Integral equation Integral equation (IE) solver uses 3D method of moments (MoM) technology to effectively solve the open radiation and scattering problems. The IE is suitable for scattering studies of antenna design, antenna placement, and radar cross-section (RCS). Such solver uses multilevel fast multipole method (MLFMM) or adaptive cross approximation (ACA) to reduce simulation resources and time for the solution. Large-scale problems can be solved by this tool.
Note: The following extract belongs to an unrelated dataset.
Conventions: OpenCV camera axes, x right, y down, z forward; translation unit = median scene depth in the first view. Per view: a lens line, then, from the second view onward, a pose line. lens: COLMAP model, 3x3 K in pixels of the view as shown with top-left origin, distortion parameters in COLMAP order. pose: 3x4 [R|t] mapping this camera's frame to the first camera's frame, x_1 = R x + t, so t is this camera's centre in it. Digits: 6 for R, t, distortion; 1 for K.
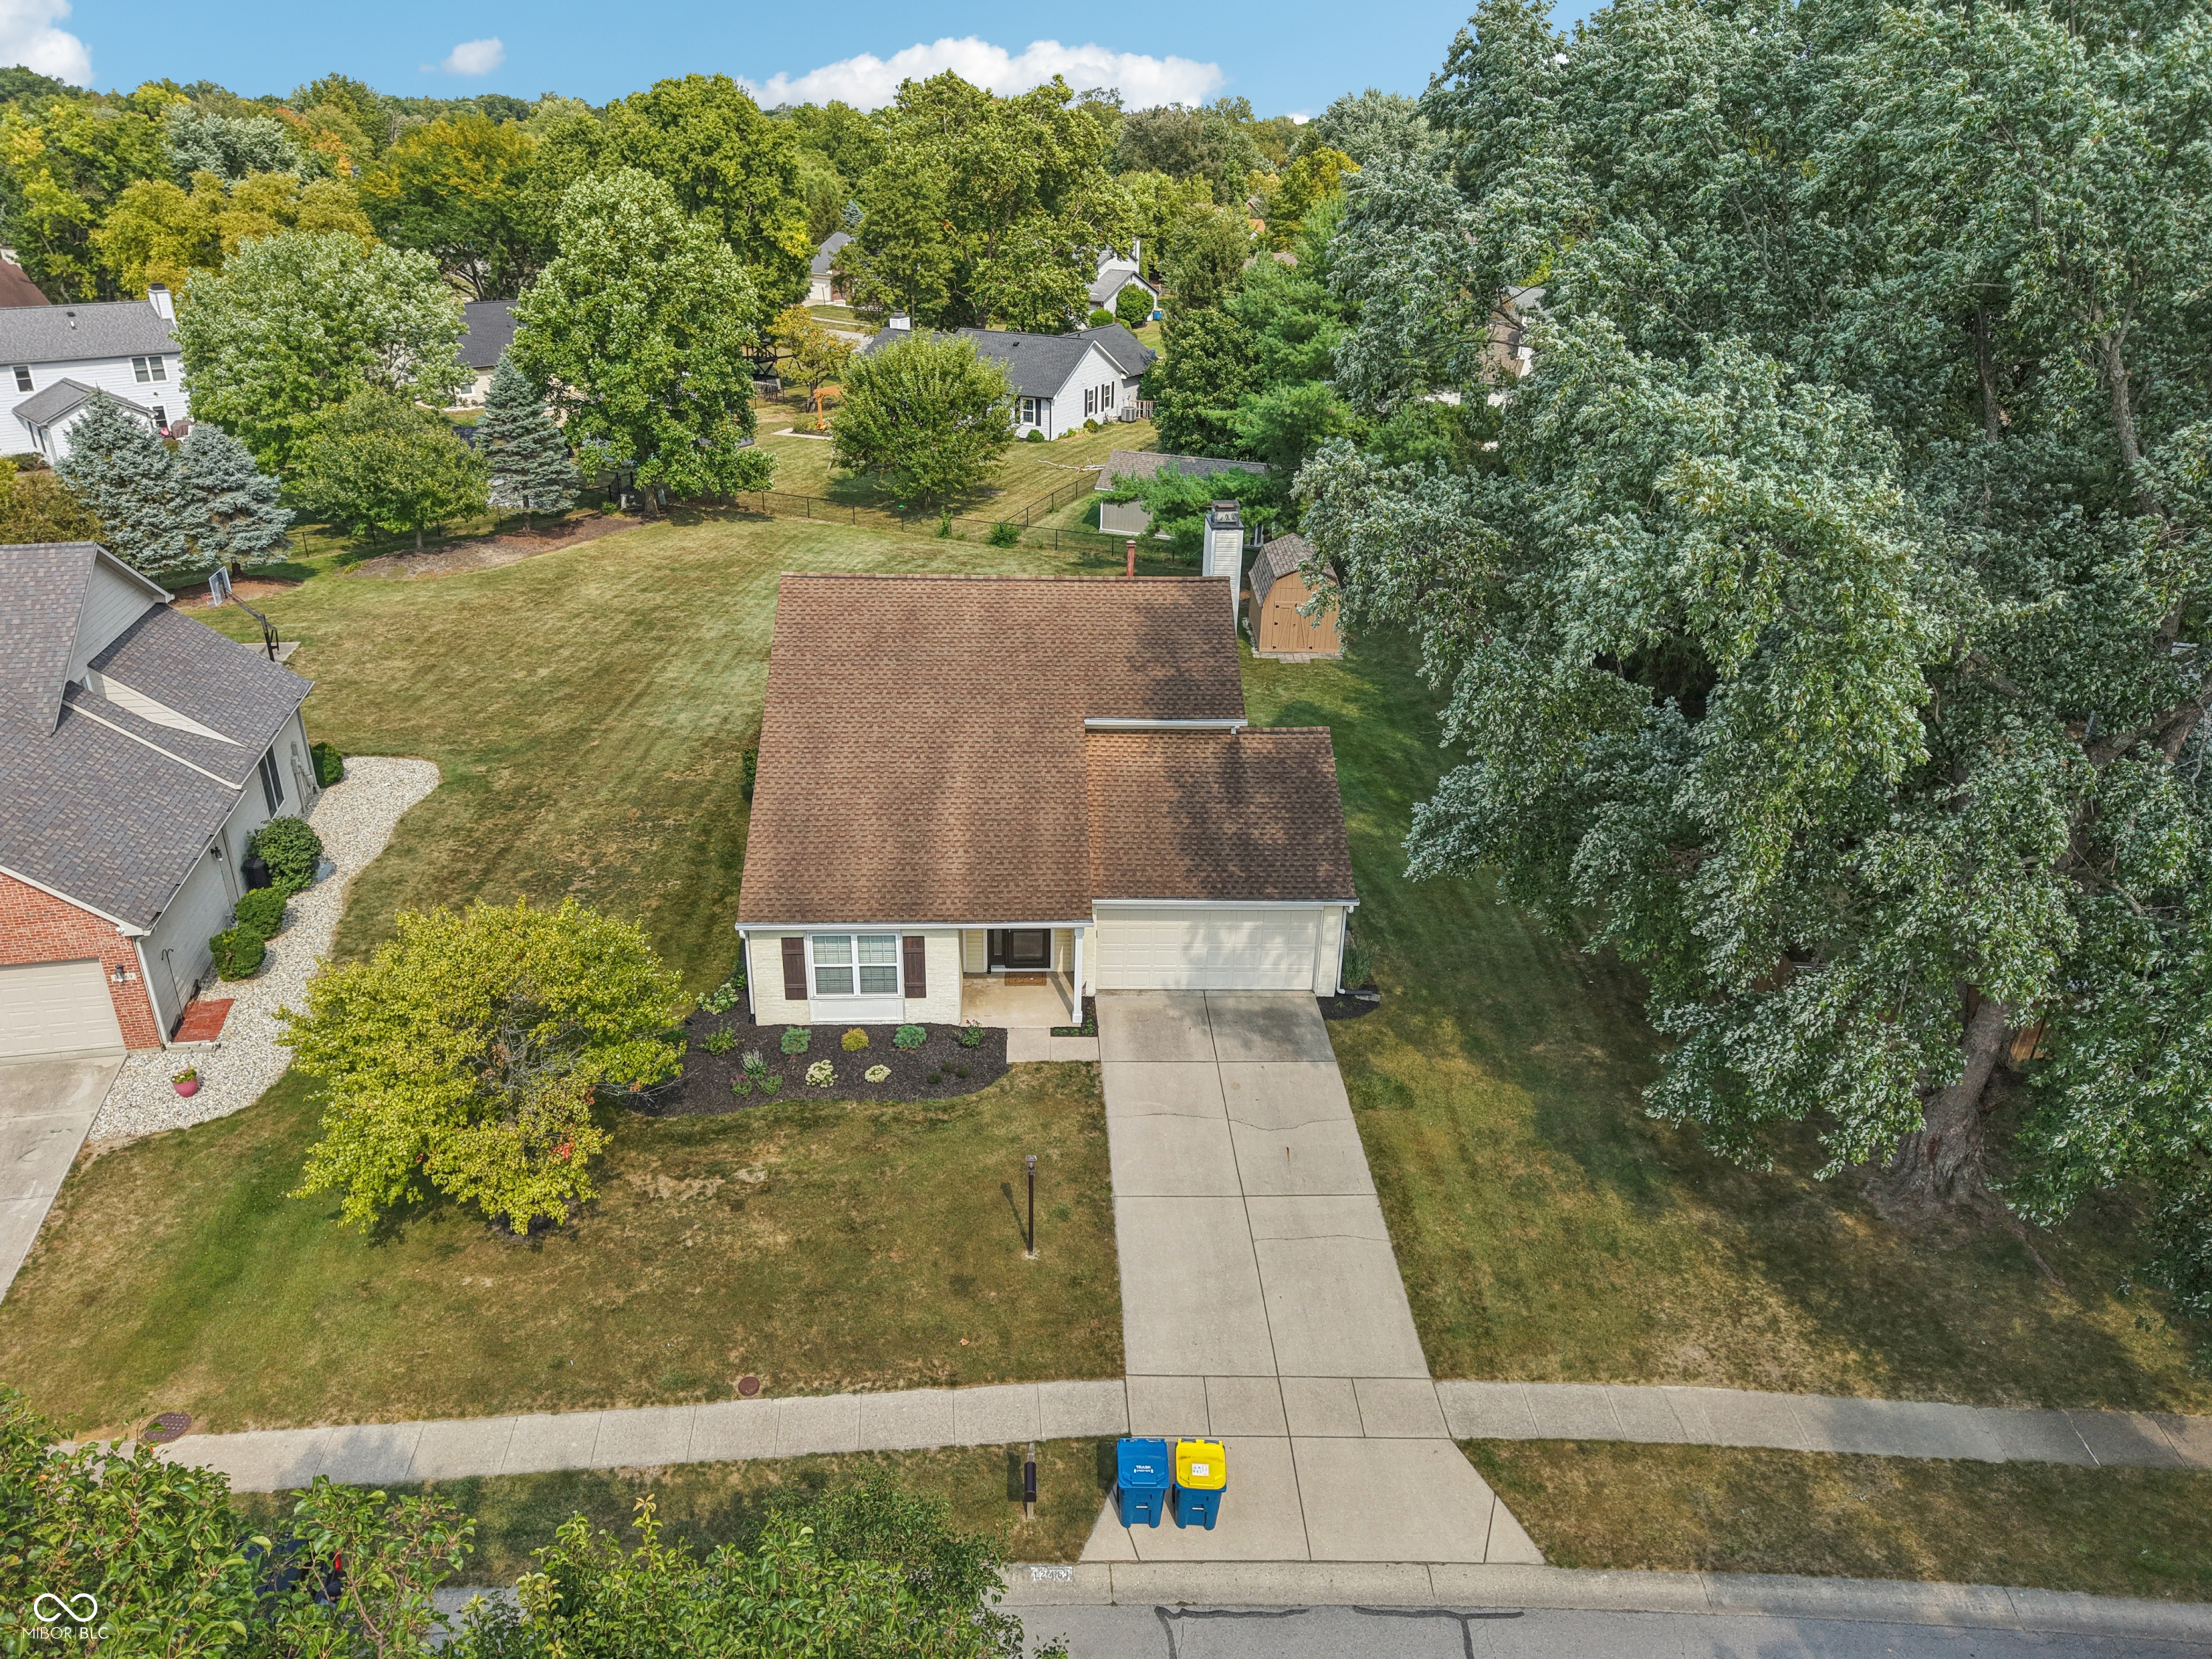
lens RADIAL K [[1511.8, 0, 1115.0], [0, 1511.8, 793.1], [0, 0, 1]] dist [0.003667, -0.002712]
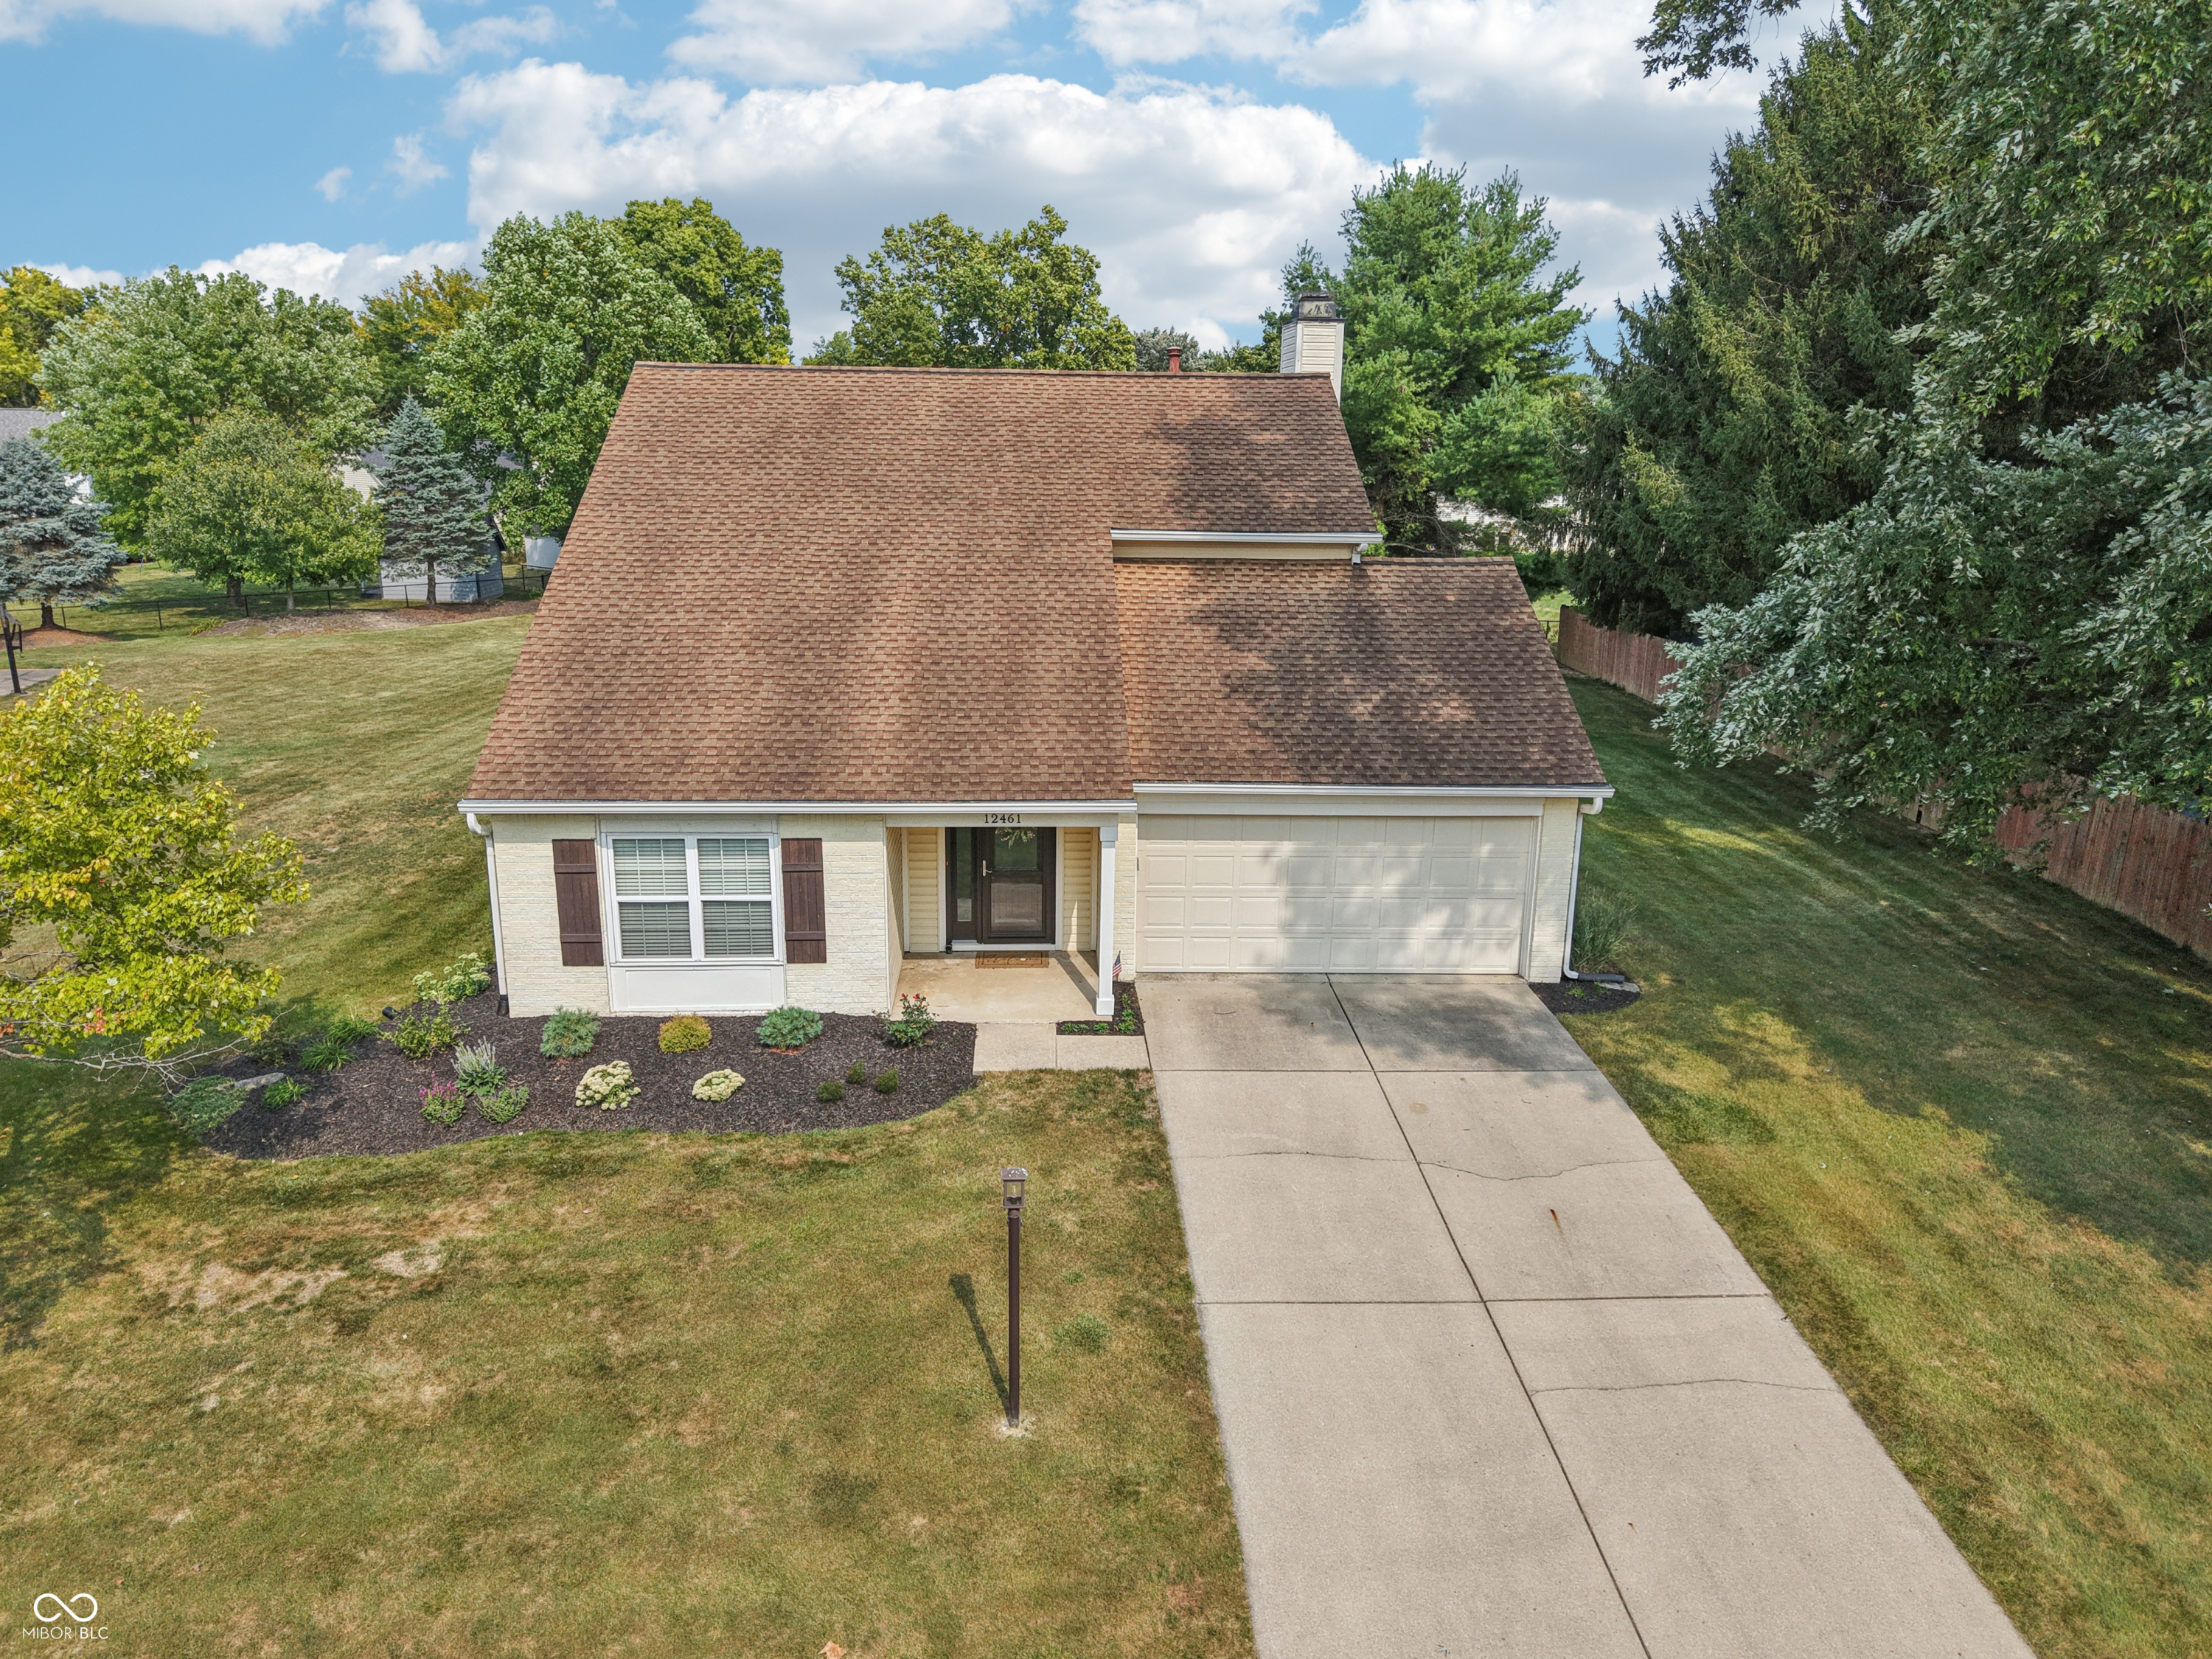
lens RADIAL K [[1487.1, 0, 1106.0], [0, 1487.1, 829.5], [0, 0, 1]] dist [-0.008217, -0.000863]
pose [[0.999922, -0.010529, -0.006759, -0.021176], [0.009443, 0.989470, -0.144428, 0.167529], [0.008209, 0.144353, 0.989492, 0.473759]]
Ansys HFSS SBR+ SBR+ is the only commercial electromagnetic solver that can achieve SBR, while it can adopt methods including the physical theory of diffraction (PTD), the uniform theory of diffraction (UTD), and creeping way at the same time, analyzing the performance of the installed antenna on a large electrical platform with wavelengths of more than a thousand times. SBR+ uses ray tracing technology to conduct modeling analysis with the surface induction current on the antenna platform or the scattering geometric conditions of conductors and dielectrics. With the SBR+ solver, engineers can quickly and precisely predict the antenna far-field radiation pattern, near-field distribution, and coupling relationship between antennas (S parameters) of medium, large and extra-large platforms. It can execute transmission and reflection modeling in vehicles, aircraft, radome, and other large structures. In addition, HFSS SBR+ can efficiently conduct radar feature modeling, including ISAR imaging of large targets.
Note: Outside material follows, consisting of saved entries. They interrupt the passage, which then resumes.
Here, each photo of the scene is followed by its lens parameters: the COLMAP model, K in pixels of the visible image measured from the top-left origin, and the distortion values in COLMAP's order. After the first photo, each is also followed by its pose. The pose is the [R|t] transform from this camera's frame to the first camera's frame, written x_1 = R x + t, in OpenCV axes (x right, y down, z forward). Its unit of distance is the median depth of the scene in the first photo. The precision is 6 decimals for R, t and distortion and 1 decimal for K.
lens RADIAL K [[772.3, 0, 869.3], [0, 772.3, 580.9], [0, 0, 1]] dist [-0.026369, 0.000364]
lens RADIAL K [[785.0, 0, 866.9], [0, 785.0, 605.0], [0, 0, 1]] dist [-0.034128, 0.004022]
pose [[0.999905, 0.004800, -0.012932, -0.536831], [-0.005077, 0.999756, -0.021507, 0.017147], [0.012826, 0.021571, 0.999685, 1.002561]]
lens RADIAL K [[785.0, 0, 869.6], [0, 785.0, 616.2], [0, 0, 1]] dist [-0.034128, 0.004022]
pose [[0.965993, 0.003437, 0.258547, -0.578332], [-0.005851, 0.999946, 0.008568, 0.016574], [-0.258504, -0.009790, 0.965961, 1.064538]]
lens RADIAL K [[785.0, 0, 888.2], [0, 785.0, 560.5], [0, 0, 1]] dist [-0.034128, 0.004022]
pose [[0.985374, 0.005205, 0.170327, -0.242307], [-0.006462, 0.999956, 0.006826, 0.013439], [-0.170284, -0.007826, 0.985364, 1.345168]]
HFSS 3D Layout HFSS 3D layout is used on the layered geometric analysis and optimization platforms of PCB, IC packaging, and passive components. It is suitable for the analysis of the integrity of PCB and packaging signals. The application fields include high-speed serial links in areas with complex shunt, transmission lines on uneven planes of reference, planar antennas, and millimeter-wave circuits. Engineers can draw or import geometric shapes, analyze their electromagnetic features, and calculate the radiated field, impedance, propagation constant, S-parameter, or insertion/return loss. Antenna toolkit HFSS offers an antenna design toolkit, which is an independent and practical in-built application that can automatically execute the composition and creation of more than 50 types of antennas in geometric shapes. This tool allows the antenna designers to quickly model and analyze common antennas and helps the new users to learn HFSS for antenna design simulation. With just the frequency band and material, antenna models will be automatically composed and generated for further HFSS simulations.
HPC High-performance computing Ansys HPC conducts parallel computing to process large-scale and complex physical models, using multithreading, spectral decomposition method (SDM), domain decomposition method (DDM), and various hybrid processing methods to significantly increase solving efficiency and shorten the computing time.